Per fermare il racket nelle case popolari c’è un solo modo: vendere

Milano

Di seguito riportiamo alcuni stralci dell’intervento del presidente della fondazione Anna Kulishoff sul tema case popolari, pubblicato originariamente su Il Giornale:

Le crisi che si sono succedute negli anni hanno limitato molto le possibilità di investimento, aggravato il fenomeno della morosità e hanno visto il diffondersi delle occupazioni illegali che oggi a Milano interessano 4mila alloggi. L’obiettivo di dare una casa alle fasce più povere della popolazione o ai giovani che vogliono costruirsi una famiglia è di assoluta attualità, ma c’è da chiedersi se le istituzioni e tutte le forze politiche e sociali, al di là degli omaggi rituali all’edilizia popolare, siano non solo consapevoli delle condizioni necessarie per raggiungere gli obiettivi, ma abbiano davvero la volontà politica di farlo. A Milano la «casa pubblica» riguarda quasi il 20 per cento dei nuclei familiari, una città nella città. In passato ha svolto non solo una funzione di servizio sociale, ma quando gli enti vendevano l’alloggio agli inquilini per rifinanziarsi, ha permesso a decine di migliaia di persone di divenire proprietari della loro abitazione. Il «riscatto» è stato un ascensore sociale che ha contribuito alla formazione di quella piccola borghesia operosa che costituisce uno dei fondamenti della multiforme realtà sociale di Milano. […]

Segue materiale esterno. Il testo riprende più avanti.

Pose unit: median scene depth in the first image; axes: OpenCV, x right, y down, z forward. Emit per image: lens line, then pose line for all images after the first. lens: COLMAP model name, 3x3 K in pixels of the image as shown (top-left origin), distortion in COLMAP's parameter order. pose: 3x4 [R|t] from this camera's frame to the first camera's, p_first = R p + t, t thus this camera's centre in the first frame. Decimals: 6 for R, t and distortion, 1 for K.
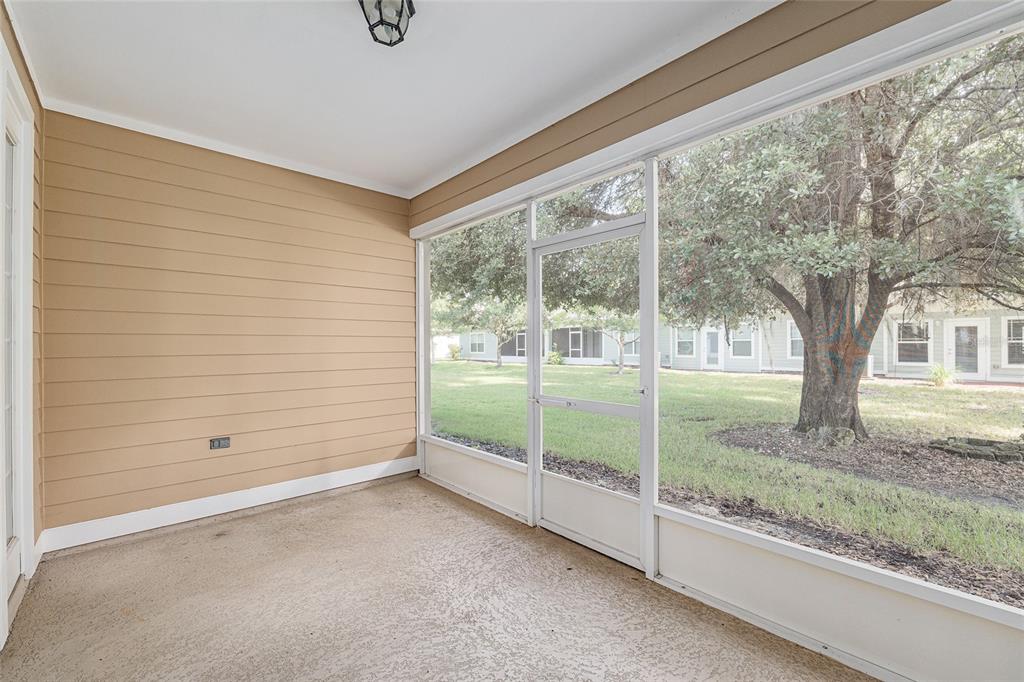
lens RADIAL K [[423.9, 0, 510.4], [0, 423.9, 342.0], [0, 0, 1]] dist [-0.010684, -0.000008]
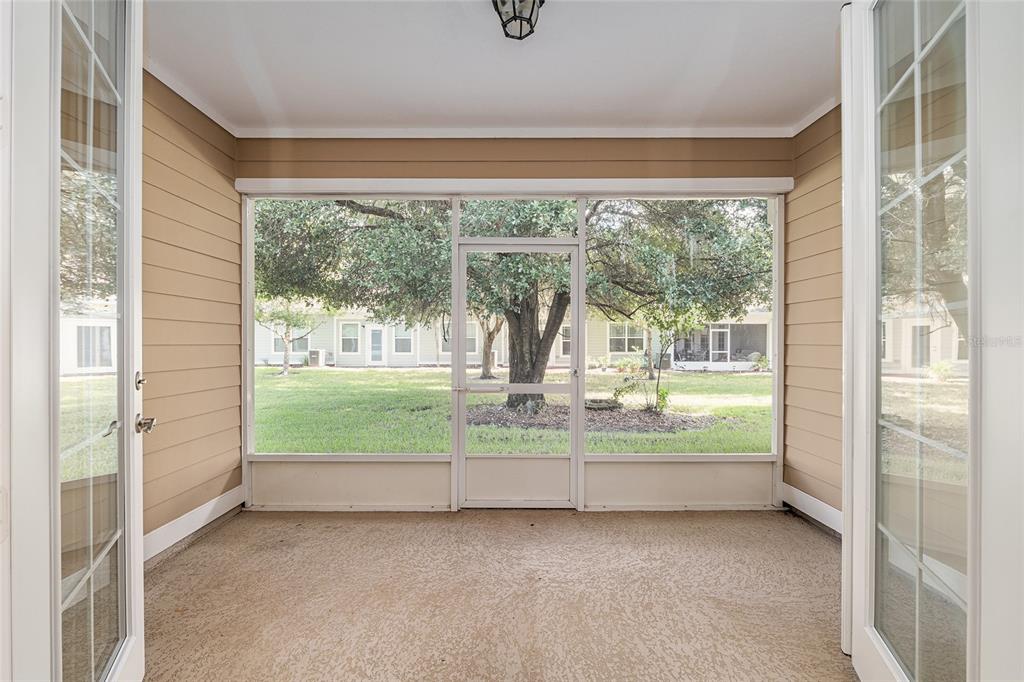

[…] occorre ripristinare un canale di finanziamento continuativo di natura statale in misura inferiore a quella del passato, ma diretto a intervenire nelle grandi aree metropolitane dove maggiore è la domanda di alloggi.

In questo contesto gli enti proprietari devono garantire una gestione trasparente e virtuosa che non può limitarsi all’ordinaria amministrazione. Fatti salvi i costi sociali sostenuti per la tutela delle fasce povere degli inquilini, il management deve generare livelli ragionevoli di autofinanziamento. Lo stesso fatto che esistano a Milano due soggetti come Mm e Aler che amministrano le case popolari, l’uno per conto del Comune e l’altro per conto della Regione, dovrebbe spingere quantomeno a forme di collaborazione e di coordinamento per razionalizzare e rendere più efficace il funzionamento di entrambi.

Ecco, sono certo di poter contare sull’indulgenza dell’egregio presidente della fondazione Kulishoff, se dico che l’ultima cosa che ci serve è un carrozzone assistenzialista per creare nuova borghesia. Lo Stato, come agenzia immobiliare porta a tutti i fenomeni che si vorrebbero evitare. Occupazioni, incuria e degrado originano proprio dal fatto che non sa fare il padrone di casa. Quindi, se proprio abbiamo deciso di voler difendere alla morte l’idea ottocentesca che i poveri debbano vivere in case costruite dal pubblico, almeno riduciamo solo a questi l’ambito di applicazione dell’edilizia pubblica. E trasformiamo gli altri nella cosa più liberale delle condizioni: quella di proprietari. Che difendono, armati se serve, la proprietà dagli invasori. E senza alcun bisogno di finanziamenti, anzi generando subito reddito. Ovviamente non succederà mai, ma che costa sognare?